▼
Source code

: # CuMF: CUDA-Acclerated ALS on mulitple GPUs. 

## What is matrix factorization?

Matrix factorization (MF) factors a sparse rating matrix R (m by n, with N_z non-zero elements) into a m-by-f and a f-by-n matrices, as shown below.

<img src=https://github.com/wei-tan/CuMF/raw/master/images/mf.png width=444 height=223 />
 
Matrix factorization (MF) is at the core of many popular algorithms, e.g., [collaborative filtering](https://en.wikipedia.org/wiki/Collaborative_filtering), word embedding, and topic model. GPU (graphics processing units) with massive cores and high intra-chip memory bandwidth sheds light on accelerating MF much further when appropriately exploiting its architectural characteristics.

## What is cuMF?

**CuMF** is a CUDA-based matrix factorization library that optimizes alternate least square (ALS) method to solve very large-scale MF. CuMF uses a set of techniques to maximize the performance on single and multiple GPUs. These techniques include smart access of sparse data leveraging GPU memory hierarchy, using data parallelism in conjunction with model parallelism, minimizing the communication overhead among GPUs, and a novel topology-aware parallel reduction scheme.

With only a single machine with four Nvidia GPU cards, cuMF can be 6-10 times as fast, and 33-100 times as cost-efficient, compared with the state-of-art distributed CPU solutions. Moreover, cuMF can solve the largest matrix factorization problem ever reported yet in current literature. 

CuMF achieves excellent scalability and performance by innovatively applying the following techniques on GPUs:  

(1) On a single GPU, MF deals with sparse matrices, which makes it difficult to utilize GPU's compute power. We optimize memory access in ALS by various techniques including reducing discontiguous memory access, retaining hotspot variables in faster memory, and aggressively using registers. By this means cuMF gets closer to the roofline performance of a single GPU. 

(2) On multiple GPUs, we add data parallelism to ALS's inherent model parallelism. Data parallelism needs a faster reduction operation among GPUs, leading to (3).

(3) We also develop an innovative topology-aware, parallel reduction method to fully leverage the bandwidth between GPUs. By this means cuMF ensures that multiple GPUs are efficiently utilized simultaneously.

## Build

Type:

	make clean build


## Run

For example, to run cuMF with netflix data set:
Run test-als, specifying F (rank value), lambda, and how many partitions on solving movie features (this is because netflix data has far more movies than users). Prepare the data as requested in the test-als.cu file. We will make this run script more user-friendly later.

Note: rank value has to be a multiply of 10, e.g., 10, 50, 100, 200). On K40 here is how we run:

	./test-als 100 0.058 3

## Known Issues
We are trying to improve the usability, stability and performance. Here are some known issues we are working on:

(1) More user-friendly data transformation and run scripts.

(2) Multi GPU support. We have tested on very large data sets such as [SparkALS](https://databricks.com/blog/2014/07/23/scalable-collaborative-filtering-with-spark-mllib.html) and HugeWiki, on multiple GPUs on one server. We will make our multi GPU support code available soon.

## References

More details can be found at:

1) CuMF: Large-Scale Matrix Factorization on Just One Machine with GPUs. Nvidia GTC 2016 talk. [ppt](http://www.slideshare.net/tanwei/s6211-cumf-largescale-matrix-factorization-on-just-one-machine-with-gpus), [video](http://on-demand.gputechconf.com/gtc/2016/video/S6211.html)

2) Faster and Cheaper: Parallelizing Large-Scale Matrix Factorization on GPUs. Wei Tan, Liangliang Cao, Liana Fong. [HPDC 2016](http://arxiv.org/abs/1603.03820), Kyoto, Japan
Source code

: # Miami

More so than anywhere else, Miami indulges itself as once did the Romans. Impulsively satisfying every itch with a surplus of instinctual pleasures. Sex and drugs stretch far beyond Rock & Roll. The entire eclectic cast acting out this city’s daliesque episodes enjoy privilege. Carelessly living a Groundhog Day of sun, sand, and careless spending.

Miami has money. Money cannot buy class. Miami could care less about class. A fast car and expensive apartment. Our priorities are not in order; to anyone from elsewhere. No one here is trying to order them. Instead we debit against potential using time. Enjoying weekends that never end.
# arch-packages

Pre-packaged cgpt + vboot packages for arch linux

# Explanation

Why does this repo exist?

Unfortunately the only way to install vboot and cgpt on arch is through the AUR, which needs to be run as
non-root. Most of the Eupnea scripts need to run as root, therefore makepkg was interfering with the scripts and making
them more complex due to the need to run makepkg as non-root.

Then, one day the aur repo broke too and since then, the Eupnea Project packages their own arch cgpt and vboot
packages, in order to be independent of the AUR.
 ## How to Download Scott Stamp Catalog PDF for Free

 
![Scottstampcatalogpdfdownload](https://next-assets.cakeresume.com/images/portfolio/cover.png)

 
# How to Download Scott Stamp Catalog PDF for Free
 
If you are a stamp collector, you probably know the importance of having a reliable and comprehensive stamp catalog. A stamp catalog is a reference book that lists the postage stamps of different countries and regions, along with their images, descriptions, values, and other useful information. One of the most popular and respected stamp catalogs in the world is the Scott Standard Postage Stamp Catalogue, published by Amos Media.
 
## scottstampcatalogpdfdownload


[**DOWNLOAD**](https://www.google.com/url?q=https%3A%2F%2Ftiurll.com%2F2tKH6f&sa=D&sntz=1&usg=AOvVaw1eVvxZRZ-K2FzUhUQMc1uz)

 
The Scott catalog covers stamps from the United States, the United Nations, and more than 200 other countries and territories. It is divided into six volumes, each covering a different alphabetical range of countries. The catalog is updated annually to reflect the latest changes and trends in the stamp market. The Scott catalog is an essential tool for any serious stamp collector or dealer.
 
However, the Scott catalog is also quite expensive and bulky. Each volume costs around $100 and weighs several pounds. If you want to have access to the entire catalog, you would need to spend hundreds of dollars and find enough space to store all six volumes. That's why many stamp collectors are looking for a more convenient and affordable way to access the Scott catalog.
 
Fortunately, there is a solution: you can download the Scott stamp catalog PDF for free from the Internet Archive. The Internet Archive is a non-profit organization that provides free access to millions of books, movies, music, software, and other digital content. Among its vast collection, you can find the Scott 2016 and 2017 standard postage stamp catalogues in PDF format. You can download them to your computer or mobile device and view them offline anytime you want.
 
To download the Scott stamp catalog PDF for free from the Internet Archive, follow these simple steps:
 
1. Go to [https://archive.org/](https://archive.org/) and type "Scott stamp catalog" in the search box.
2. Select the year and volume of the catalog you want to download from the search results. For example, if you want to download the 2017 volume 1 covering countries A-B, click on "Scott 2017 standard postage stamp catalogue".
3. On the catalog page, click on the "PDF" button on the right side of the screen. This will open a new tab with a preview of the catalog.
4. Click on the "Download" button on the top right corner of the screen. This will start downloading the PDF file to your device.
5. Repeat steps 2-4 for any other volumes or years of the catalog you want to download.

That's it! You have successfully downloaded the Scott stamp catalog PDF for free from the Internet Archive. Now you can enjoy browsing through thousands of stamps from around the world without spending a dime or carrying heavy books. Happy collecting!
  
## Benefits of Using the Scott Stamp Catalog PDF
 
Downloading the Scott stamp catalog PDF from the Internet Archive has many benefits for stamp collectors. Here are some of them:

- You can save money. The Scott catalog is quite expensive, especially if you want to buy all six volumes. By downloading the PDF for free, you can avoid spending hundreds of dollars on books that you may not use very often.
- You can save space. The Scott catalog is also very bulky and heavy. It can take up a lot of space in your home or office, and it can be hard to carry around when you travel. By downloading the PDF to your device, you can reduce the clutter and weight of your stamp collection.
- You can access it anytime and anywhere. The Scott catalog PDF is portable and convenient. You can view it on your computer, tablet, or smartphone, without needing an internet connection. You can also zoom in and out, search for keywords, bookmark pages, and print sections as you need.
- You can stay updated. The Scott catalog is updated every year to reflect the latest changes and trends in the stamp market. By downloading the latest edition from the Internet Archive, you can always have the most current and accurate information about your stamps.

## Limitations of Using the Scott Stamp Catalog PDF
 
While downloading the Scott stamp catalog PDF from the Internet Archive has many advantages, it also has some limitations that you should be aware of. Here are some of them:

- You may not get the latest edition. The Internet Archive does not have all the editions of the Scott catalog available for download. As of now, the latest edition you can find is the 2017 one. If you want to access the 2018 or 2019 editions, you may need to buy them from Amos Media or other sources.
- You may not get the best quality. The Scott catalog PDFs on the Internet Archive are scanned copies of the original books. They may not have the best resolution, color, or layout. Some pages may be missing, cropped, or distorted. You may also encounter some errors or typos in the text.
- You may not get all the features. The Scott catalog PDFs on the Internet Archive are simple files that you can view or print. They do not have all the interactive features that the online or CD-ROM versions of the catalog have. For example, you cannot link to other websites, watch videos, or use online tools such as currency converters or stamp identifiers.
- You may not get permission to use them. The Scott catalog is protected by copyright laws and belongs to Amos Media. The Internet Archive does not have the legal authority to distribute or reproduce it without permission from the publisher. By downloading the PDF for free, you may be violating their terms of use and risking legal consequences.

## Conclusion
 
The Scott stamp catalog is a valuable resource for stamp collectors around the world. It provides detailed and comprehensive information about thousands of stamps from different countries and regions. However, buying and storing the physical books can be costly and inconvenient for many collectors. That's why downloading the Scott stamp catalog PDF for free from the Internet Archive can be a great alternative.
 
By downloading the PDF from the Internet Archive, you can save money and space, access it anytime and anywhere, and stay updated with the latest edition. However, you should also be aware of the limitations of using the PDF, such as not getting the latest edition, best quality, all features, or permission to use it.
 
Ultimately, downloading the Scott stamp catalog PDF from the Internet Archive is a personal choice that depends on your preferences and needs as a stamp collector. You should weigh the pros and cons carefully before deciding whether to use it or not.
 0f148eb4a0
▲
# [WHAT THE TASK REQUIRES]
Within the material above, output exactly the lines from the one with "has many benefits" through the one with "- You may not get the latest", end lines included, and nothing besides.

# [EXERCISE SOLUTION]
Downloading the Scott stamp catalog PDF from the Internet Archive has many benefits for stamp collectors. Here are some of them:

- You can save money. The Scott catalog is quite expensive, especially if you want to buy all six volumes. By downloading the PDF for free, you can avoid spending hundreds of dollars on books that you may not use very often.
- You can save space. The Scott catalog is also very bulky and heavy. It can take up a lot of space in your home or office, and it can be hard to carry around when you travel. By downloading the PDF to your device, you can reduce the clutter and weight of your stamp collection.
- You can access it anytime and anywhere. The Scott catalog PDF is portable and convenient. You can view it on your computer, tablet, or smartphone, without needing an internet connection. You can also zoom in and out, search for keywords, bookmark pages, and print sections as you need.
- You can stay updated. The Scott catalog is updated every year to reflect the latest changes and trends in the stamp market. By downloading the latest edition from the Internet Archive, you can always have the most current and accurate information about your stamps.

## Limitations of Using the Scott Stamp Catalog PDF
 
While downloading the Scott stamp catalog PDF from the Internet Archive has many advantages, it also has some limitations that you should be aware of. Here are some of them:

- You may not get the latest edition. The Internet Archive does not have all the editions of the Scott catalog available for download. As of now, the latest edition you can find is the 2017 one. If you want to access the 2018 or 2019 editions, you may need to buy them from Amos Media or other sources.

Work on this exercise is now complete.